:: MATERIAL TO PROCESS ::

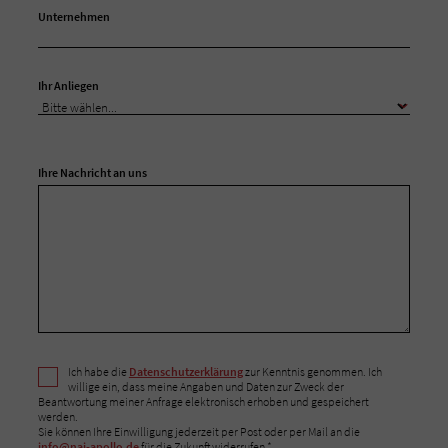
Unternehmen
Ihr Anliegen
Ihre Nachricht an uns
Ich habe die
Datenschutzerklärung
zur Kenntnis genommen. Ich
willige ein, dass meine Angaben und Daten zur Zweck der
Beantwortung meiner Anfrage elektronisch erhoben und gespeichert
werden.
Sie können Ihre Einwilligung jederzeit per Post oder per Mail an die
info@nai-apollo.de
für die Zukunft widerrufen.*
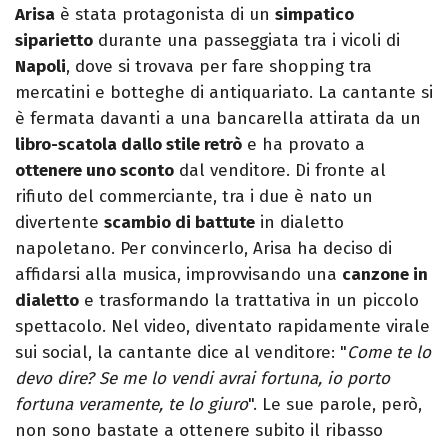
Arisa
è stata protagonista di un
simpatico
siparietto
durante una passeggiata tra i vicoli di
Napoli
, dove si trovava per fare shopping tra
mercatini e botteghe di antiquariato. La cantante si
è fermata davanti a una bancarella attirata da un
libro-scatola dallo stile retrò
e ha provato a
ottenere uno sconto
dal venditore. Di fronte al
rifiuto del commerciante, tra i due è nato un
divertente
scambio di battute
in dialetto
napoletano. Per convincerlo, Arisa ha deciso di
affidarsi alla musica, improvvisando una
canzone in
dialetto
e trasformando la trattativa in un piccolo
spettacolo. Nel video, diventato rapidamente virale
sui social, la cantante dice al venditore: "
Come te lo
devo dire? Se me lo vendi avrai fortuna, io porto
fortuna veramente, te lo giuro
". Le sue parole, però,
non sono bastate a ottenere subito il ribasso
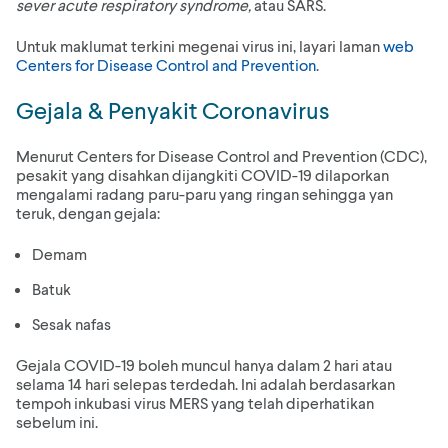
sever acute respiratory syndrome,
atau SARS.
Untuk maklumat terkini megenai virus ini, layari laman
web
Centers for Disease Control and Prevention
.
Gejala & Penyakit Coronavirus
Menurut Centers for Disease Control and Prevention (CDC),
pesakit yang disahkan dijangkiti COVID-19 dilaporkan
mengalami radang paru-paru yang ringan sehingga yan
teruk, dengan gejala:
Demam
Batuk
Sesak nafas
Gejala COVID-19 boleh muncul hanya dalam 2 hari atau
selama 14 hari selepas terdedah. Ini adalah berdasarkan
tempoh inkubasi virus MERS yang telah diperhatikan
sebelum ini.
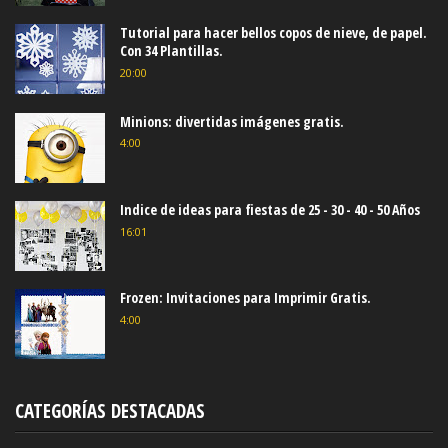
Tutorial para hacer bellos copos de nieve, de papel.
Con 34 Plantillas.
20:00
Minions: divertidas imágenes gratis.
4:00
Indice de ideas para fiestas de 25 - 30 - 40 - 50 Años
16:01
Frozen: Invitaciones para Imprimir Gratis.
4:00
CATEGORÍAS DESTACADAS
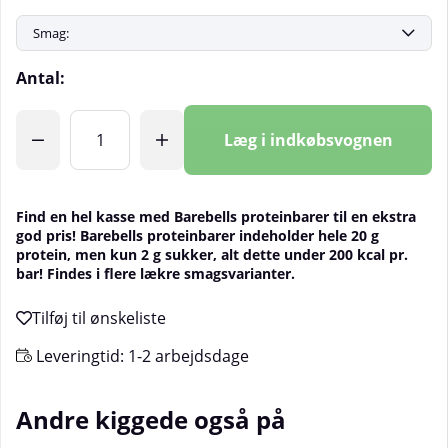
Antal:
Læg i indkøbsvognen
Find en hel kasse med Barebells proteinbarer til en ekstra
god pris! Barebells proteinbarer indeholder hele 20 g
protein, men kun 2 g sukker, alt dette under 200 kcal pr.
bar! Findes i flere lækre smagsvarianter.
Leveringtid:
1-2 arbejdsdage
Andre kiggede også på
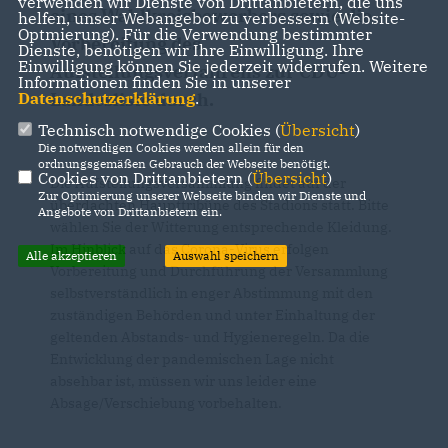
verwenden wir Dienste von Drittanbietern, die uns
eines Wahlkreisbewerbers sowie die
helfen, unser Webangebot zu verbessern (Website-
Optmierung). Für die Verwendung bestimmter
Vorbereitung des
Dienste, benötigen wir Ihre Einwilligung. Ihre
Einwilligung können Sie jederzeit widerrufen. Weitere
Aufstellungsverfahrens zur CDU-
Informationen finden Sie in unserer
Datenschutzerklärung
.
Landesliste durch.
Technisch notwendige Cookies (
Übersicht
)
Die notwendigen Cookies werden allein für den
ordnungsgemäßen Gebrauch der Webseite benötigt.
Cookies von Drittanbietern (
Übersicht
)
Die Aufstellungsversammlung findet auf der
Zur Optimierung unserer Webseite binden wir Dienste und
überdachten Haupttribüne des Stadions statt. Bitte
Angebote von Drittanbietern ein.
wählen Sie der Witterung entsprechende Kleidung.
Im Hinblick auf das Corona-Virus erfolgen
Alle akzeptieren
Auswahl speichern
Vorbereitung und Durchführung der Versammlung
selbstverständlich in enger Abstimmung mit den
zuständigen Behörden und unter Einhaltung der
geltenden Abstands- und Hygieneregeln. Da die
Entwicklung der pandemischen Lage nicht
absehbar ist, müssen wir uns leider eine
Absage/Verschiebung vorbehalten.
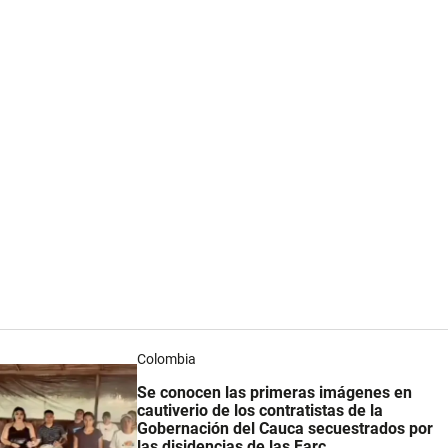
Colombia
Se conocen las primeras imágenes en
cautiverio de los contratistas de la
Gobernación del Cauca secuestrados por
las disidencias de las Farc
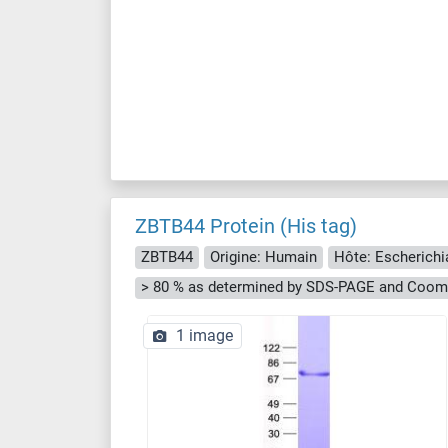
ZBTB44 Protein (His tag)
ZBTB44
Origine: Humain
Hôte: Escherichia
> 80 % as determined by SDS-PAGE and Cooma
1 image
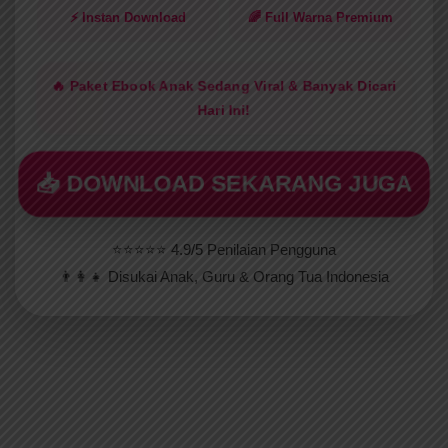
⚡ Instan Download
🌈 Full Warna Premium
🔥 Paket Ebook Anak Sedang Viral & Banyak Dicari
Hari Ini!
📥 DOWNLOAD SEKARANG JUGA
⭐⭐⭐⭐⭐ 4.9/5 Penilaian Pengguna
👨‍👩‍👧 Disukai Anak, Guru & Orang Tua Indonesia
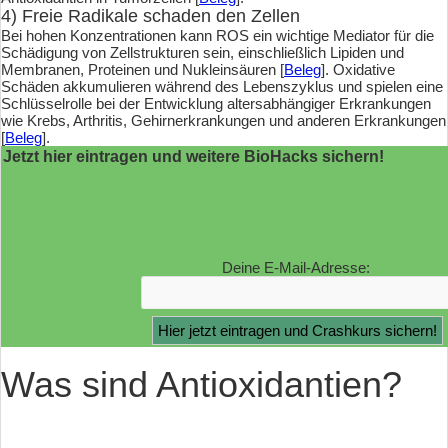
4) Freie Radikale schaden den Zellen
Bei hohen Konzentrationen kann ROS ein wichtige Mediator für die
Schädigung von Zellstrukturen sein, einschließlich Lipiden und
Membranen, Proteinen und Nukleinsäuren [
Beleg
]. Oxidative
Schäden akkumulieren während des Lebenszyklus und spielen eine
Schlüsselrolle bei der Entwicklung altersabhängiger Erkrankungen
wie Krebs, Arthritis, Gehirnerkrankungen und anderen Erkrankungen
[
Beleg
].
Jetzt hier eintragen und weitere BioHacks sichern!
Deine E-Mail-Adresse:
Was sind Antioxidantien?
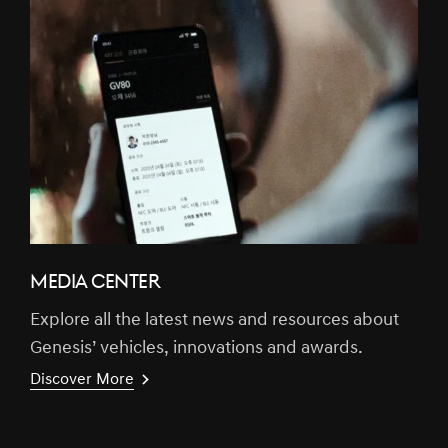
MEDIA CENTER
Explore all the latest news and resources about
Genesis’ vehicles, innovations and awards.
Discover More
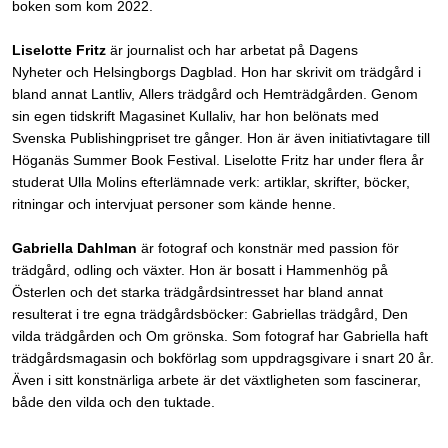
boken som kom 2022.
Liselotte Fritz
är journalist och har arbetat på Dagens
Nyheter och Helsingborgs Dagblad. Hon har skrivit om trädgård i
bland annat Lantliv, Allers trädgård och Hemträdgården. Genom
sin egen tidskrift Magasinet Kullaliv, har hon belönats med
Svenska Publishingpriset tre gånger. Hon är även initiativtagare till
Höganäs Summer Book Festival. Liselotte Fritz har under flera år
studerat Ulla Molins efterlämnade verk: artiklar, skrifter, böcker,
ritningar och intervjuat personer som kände henne.
Gabriella Dahlman
är fotograf och konstnär med passion för
trädgård, odling och växter. Hon är bosatt i Hammenhög på
Österlen och det starka trädgårdsintresset har bland annat
resulterat i tre egna trädgårdsböcker: Gabriellas trädgård, Den
vilda trädgården och Om grönska. Som fotograf har Gabriella haft
trädgårdsmagasin och bokförlag som uppdragsgivare i snart 20 år.
Även i sitt konstnärliga arbete är det växtligheten som fascinerar,
både den vilda och den tuktade.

:::

• _DIRECTIONS_: The listing above must be printed again exactly, minus its pictures.

• _YOUR RESPONSE_:
Unternehmen
Ihr Anliegen
Ihre Nachricht an uns
Ich habe die
Datenschutzerklärung
zur Kenntnis genommen. Ich
willige ein, dass meine Angaben und Daten zur Zweck der
Beantwortung meiner Anfrage elektronisch erhoben und gespeichert
werden.
Sie können Ihre Einwilligung jederzeit per Post oder per Mail an die
info@nai-apollo.de
für die Zukunft widerrufen.*
Arisa
è stata protagonista di un
simpatico
siparietto
durante una passeggiata tra i vicoli di
Napoli
, dove si trovava per fare shopping tra
mercatini e botteghe di antiquariato. La cantante si
è fermata davanti a una bancarella attirata da un
libro-scatola dallo stile retrò
e ha provato a
ottenere uno sconto
dal venditore. Di fronte al
rifiuto del commerciante, tra i due è nato un
divertente
scambio di battute
in dialetto
napoletano. Per convincerlo, Arisa ha deciso di
affidarsi alla musica, improvvisando una
canzone in
dialetto
e trasformando la trattativa in un piccolo
spettacolo. Nel video, diventato rapidamente virale
sui social, la cantante dice al venditore: "
Come te lo
devo dire? Se me lo vendi avrai fortuna, io porto
fortuna veramente, te lo giuro
". Le sue parole, però,
non sono bastate a ottenere subito il ribasso
sever acute respiratory syndrome,
atau SARS.
Untuk maklumat terkini megenai virus ini, layari laman
web
Centers for Disease Control and Prevention
.
Gejala & Penyakit Coronavirus
Menurut Centers for Disease Control and Prevention (CDC),
pesakit yang disahkan dijangkiti COVID-19 dilaporkan
mengalami radang paru-paru yang ringan sehingga yan
teruk, dengan gejala:
Demam
Batuk
Sesak nafas
Gejala COVID-19 boleh muncul hanya dalam 2 hari atau
selama 14 hari selepas terdedah. Ini adalah berdasarkan
tempoh inkubasi virus MERS yang telah diperhatikan
sebelum ini.
Tutorial para hacer bellos copos de nieve, de papel.
Con 34 Plantillas.
20:00
Minions: divertidas imágenes gratis.
4:00
Indice de ideas para fiestas de 25 - 30 - 40 - 50 Años
16:01
Frozen: Invitaciones para Imprimir Gratis.
4:00
CATEGORÍAS DESTACADAS
Antal:
Læg i indkøbsvognen
Find en hel kasse med Barebells proteinbarer til en ekstra
god pris! Barebells proteinbarer indeholder hele 20 g
protein, men kun 2 g sukker, alt dette under 200 kcal pr.
bar! Findes i flere lækre smagsvarianter.
Leveringtid:
1-2 arbejdsdage
Andre kiggede også på
verwenden wir Dienste von Drittanbietern, die uns
eines Wahlkreisbewerbers sowie die
helfen, unser Webangebot zu verbessern (Website-
Optmierung). Für die Verwendung bestimmter
Vorbereitung des
Dienste, benötigen wir Ihre Einwilligung. Ihre
Einwilligung können Sie jederzeit widerrufen. Weitere
Aufstellungsverfahrens zur CDU-
Informationen finden Sie in unserer
Datenschutzerklärung
.
Landesliste durch.
Technisch notwendige Cookies (
Übersicht
)
Die notwendigen Cookies werden allein für den
ordnungsgemäßen Gebrauch der Webseite benötigt.
Cookies von Drittanbietern (
Übersicht
)
Die Aufstellungsversammlung findet auf der
Zur Optimierung unserer Webseite binden wir Dienste und
überdachten Haupttribüne des Stadions statt. Bitte
Angebote von Drittanbietern ein.
wählen Sie der Witterung entsprechende Kleidung.
Im Hinblick auf das Corona-Virus erfolgen
Alle akzeptieren
Auswahl speichern
Vorbereitung und Durchführung der Versammlung
selbstverständlich in enger Abstimmung mit den
zuständigen Behörden und unter Einhaltung der
geltenden Abstands- und Hygieneregeln. Da die
Entwicklung der pandemischen Lage nicht
absehbar ist, müssen wir uns leider eine
Absage/Verschiebung vorbehalten.
Colombia
Se conocen las primeras imágenes en
cautiverio de los contratistas de la
Gobernación del Cauca secuestrados por
las disidencias de las Farc
ZBTB44 Protein (His tag)
ZBTB44
Origine: Humain
Hôte: Escherichia
> 80 % as determined by SDS-PAGE and Cooma
1 image
⚡ Instan Download
🌈 Full Warna Premium
🔥 Paket Ebook Anak Sedang Viral & Banyak Dicari
Hari Ini!
📥 DOWNLOAD SEKARANG JUGA
⭐⭐⭐⭐⭐ 4.9/5 Penilaian Pengguna
👨‍👩‍👧 Disukai Anak, Guru & Orang Tua Indonesia
4) Freie Radikale schaden den Zellen
Bei hohen Konzentrationen kann ROS ein wichtige Mediator für die
Schädigung von Zellstrukturen sein, einschließlich Lipiden und
Membranen, Proteinen und Nukleinsäuren [
Beleg
]. Oxidative
Schäden akkumulieren während des Lebenszyklus und spielen eine
Schlüsselrolle bei der Entwicklung altersabhängiger Erkrankungen
wie Krebs, Arthritis, Gehirnerkrankungen und anderen Erkrankungen
[
Beleg
].
Jetzt hier eintragen und weitere BioHacks sichern!
Deine E-Mail-Adresse:
Was sind Antioxidantien?
MEDIA CENTER
Explore all the latest news and resources about
Genesis’ vehicles, innovations and awards.
Discover More
boken som kom 2022.
Liselotte Fritz
är journalist och har arbetat på Dagens
Nyheter och Helsingborgs Dagblad. Hon har skrivit om trädgård i
bland annat Lantliv, Allers trädgård och Hemträdgården. Genom
sin egen tidskrift Magasinet Kullaliv, har hon belönats med
Svenska Publishingpriset tre gånger. Hon är även initiativtagare till
Höganäs Summer Book Festival. Liselotte Fritz har under flera år
studerat Ulla Molins efterlämnade verk: artiklar, skrifter, böcker,
ritningar och intervjuat personer som kände henne.
Gabriella Dahlman
är fotograf och konstnär med passion för
trädgård, odling och växter. Hon är bosatt i Hammenhög på
Österlen och det starka trädgårdsintresset har bland annat
resulterat i tre egna trädgårdsböcker: Gabriellas trädgård, Den
vilda trädgården och Om grönska. Som fotograf har Gabriella haft
trädgårdsmagasin och bokförlag som uppdragsgivare i snart 20 år.
Även i sitt konstnärliga arbete är det växtligheten som fascinerar,
både den vilda och den tuktade.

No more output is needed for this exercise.